There is no magic formula to “survive the holidays” while you wait to bring a child into your home. However, you can be better prepared by recognizing that the holidays may be difficult, accept the emotions when they come, plan ahead, and pray for God to help you through.  Here are some suggestions that helped me discover some ways to not only survive the holidays while we waited, but celebrate, as well.
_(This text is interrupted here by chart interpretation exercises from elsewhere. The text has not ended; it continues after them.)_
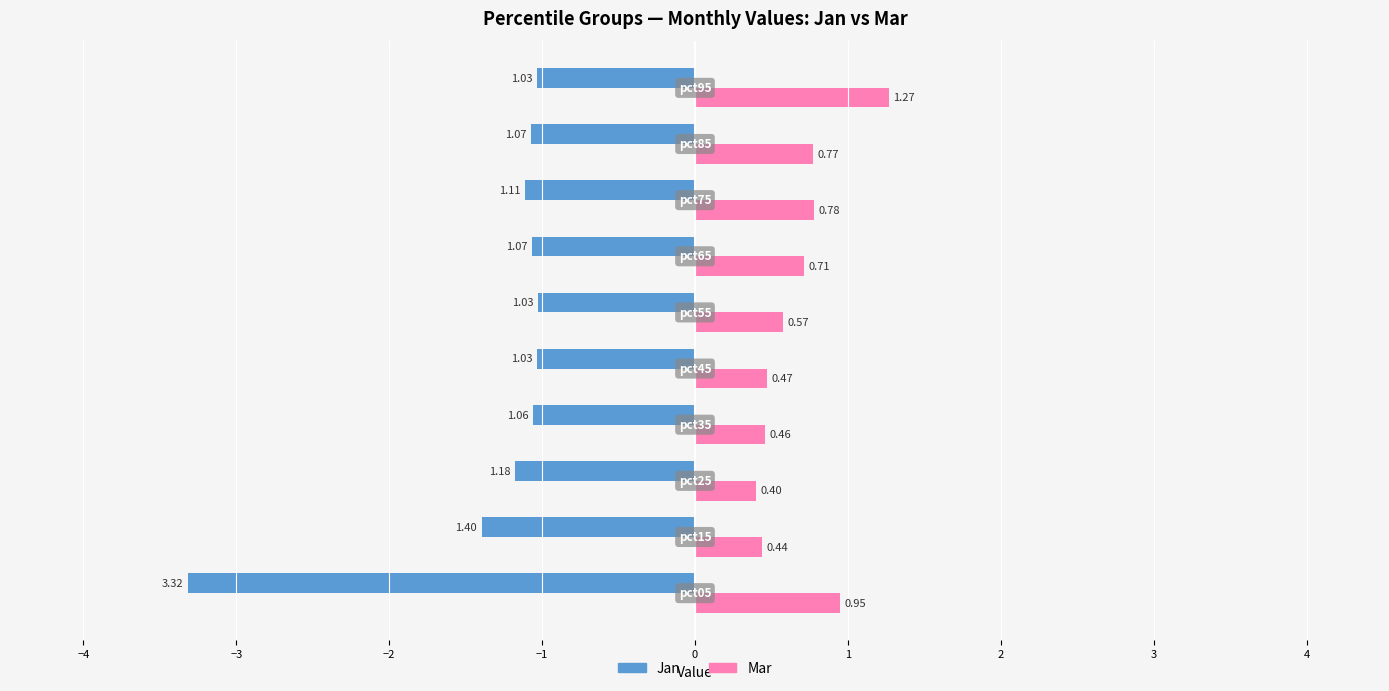

List the series in order of their peak value, lowest first.

Jan, Mar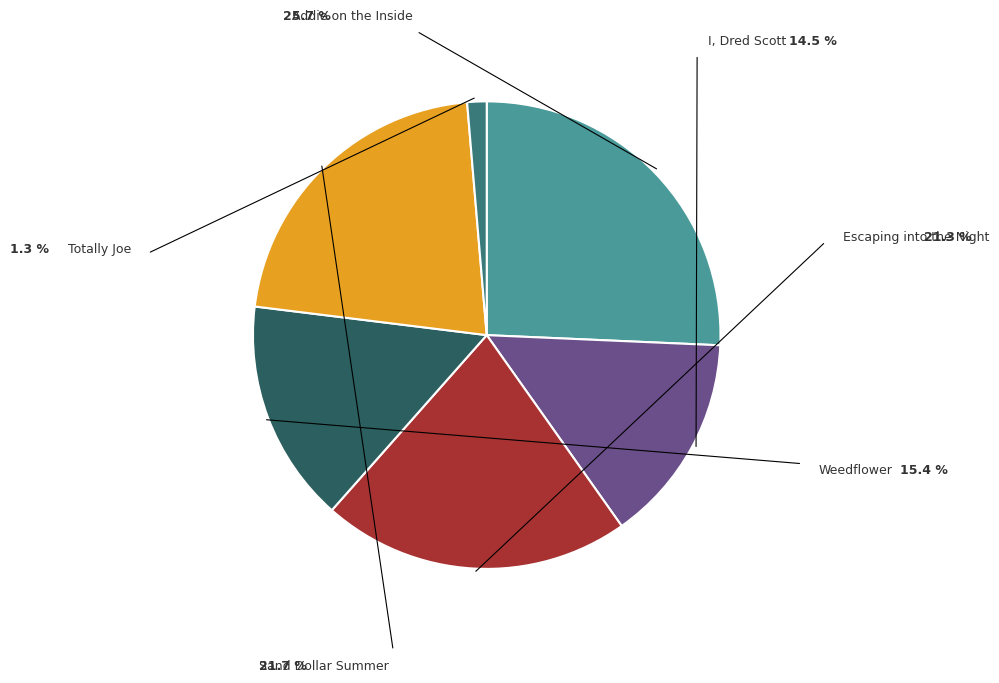

Which slice is the smallest?

Totally Joe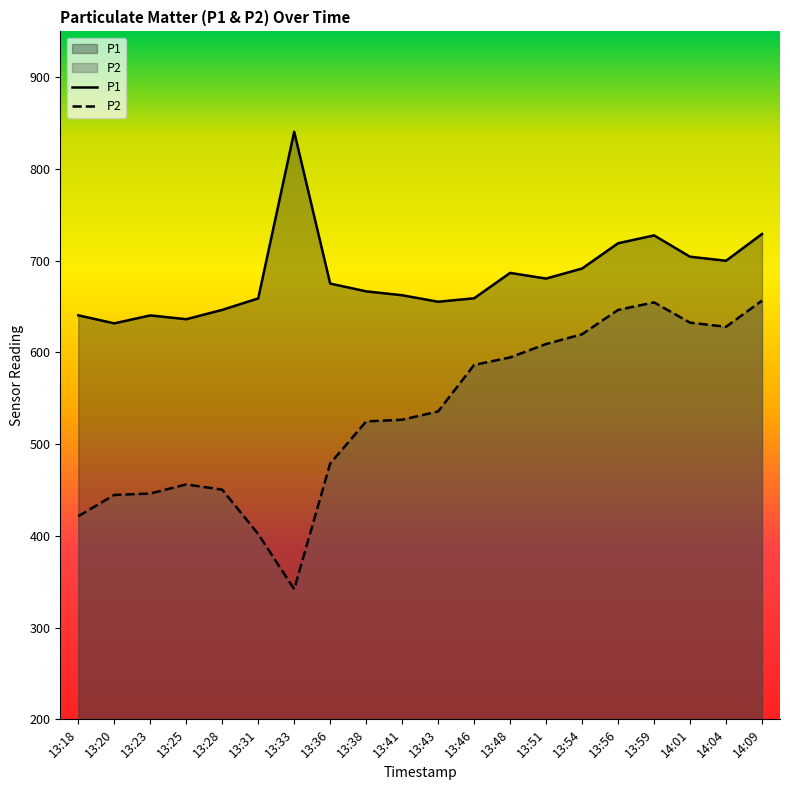

Which category has the highest value across all series?

13:33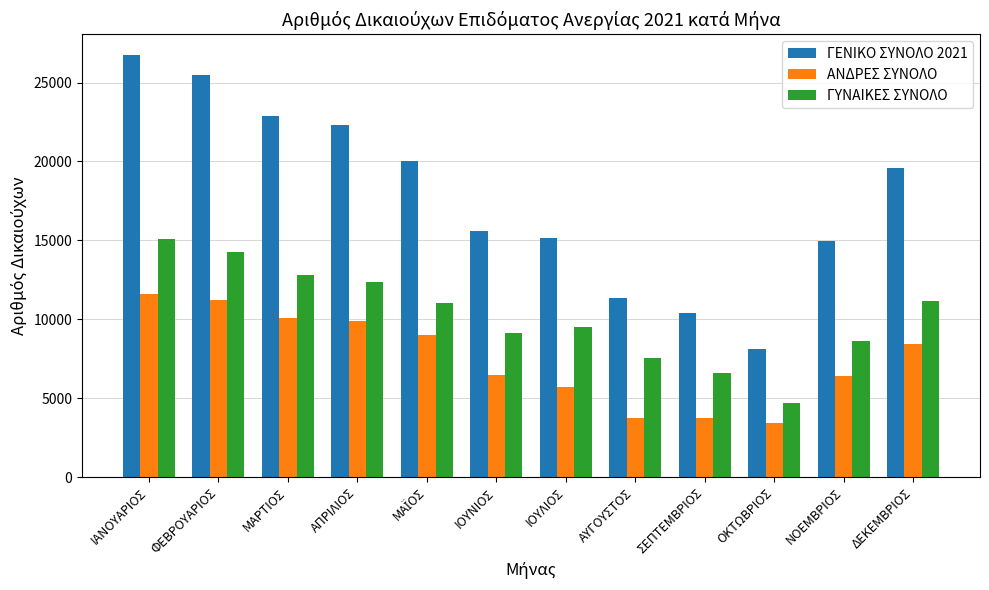

True or false: ΑΝΔΡΕΣ ΣΥΝΟΛΟ has a value of 16146 at ΜΑΡΤΙΟΣ.

False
  • Remember what the holiday is all about. As I sobbed that first Christmas morning after losing my daughter and cried out to God in prayer, I recognized that the holidays point to “holy days.”  Christmas is about God in the flesh who loved us so much that he came as a baby to earth to address the needs of those suffering, not just here but for eternity.  I recognized that Easter was about Him conquering death and bridging the gap between man and God.  Because he came and because he died, I now have a relationship with a personal God who hears my innermost cries and is sovereign over my circumstances.  That alone is a reason to celebrate!
  • Turn to God. “For the Word of God is living and active” (Hebrews 4:12) and “God is our refuge and strength, a very present help in trouble.”  (Psalm 46:1).  His word says, “Lord you are always with me; you hold me by my right hand…My flesh and my heart may fail, but you are the strength of my heart and my portion forever.”  (Psalm 73:23,26)  Allow God to speak and comfort you through his holy word.
  • Send a letter to close friends and family. One of the very best ideas I had while I was waiting was writing a letter before the holidays to very close friends and family members.  I preemptively answered questions and addressed issues that I thought they would ask so that they would know I loved them and wanted to involve them in our journey to parenthood, but wouldn’t be ambushed during our time together over the holidays.  I told them some facts, described my feelings, and lovingly informed them that if I wanted them to know more or wanted to talk about it over the holidays, I would initiate it.  This boundary helped me walk into a room knowing that I wasn’t going to be ambushed, they didn’t have to feel awkward wondering what to say or if they should ask, and we could just enjoy our time together.  It empowered me to talk about it when I was comfortable.
  • Create new traditions. Talk with your spouse about traditions that you want to implement when your child comes home and come up with new ones.  If you are adopting internationally, learn about foods and traditions from their birth culture that you can incorporate when your child arrives.  If attending a Mother’s Day service at church each year is too painful, create the tradition of going out of town for the weekend or having your own devotional at home followed by a big brunch.
  • Be selective about the invitations you accept. Sometimes attending a holiday gathering may prove difficult for you and exposes you to the painful reminder that you are still waiting to hold your child in your arms.  Decide with your spouse which invitations you want to accept and reserve the right to change your plans if you or your spouse are having an especially difficult time.
  • Script your response. Most people asking questions or making comments about your parental status or adoption plan are honestly wanting to say and do the “right” thing.  Well-meaning friends and family members need a lot of grace.  Prayerfully consider what you’d like others to know about how you are dealing with your adoption journey and the waiting period, and plan how you will respond to certain questions ahead of time.  It not only helps your anxiety in the moment, but is an opportunity to educate others.
  • Focus on Others. Shifting your focus towards others is a great way to minister to others, serve God, and take your mind off of your own pain.  Jesus said, “For even the Son of Man did not come to be served, but to serve.” (Mark 10:45)  Volunteer serving food to the homeless on Thanksgiving, pack boxes for the children around the world with Operation Christmas Child, spend time at a nursing home, or write cards to grieving people in your church.  There are people in need all around you.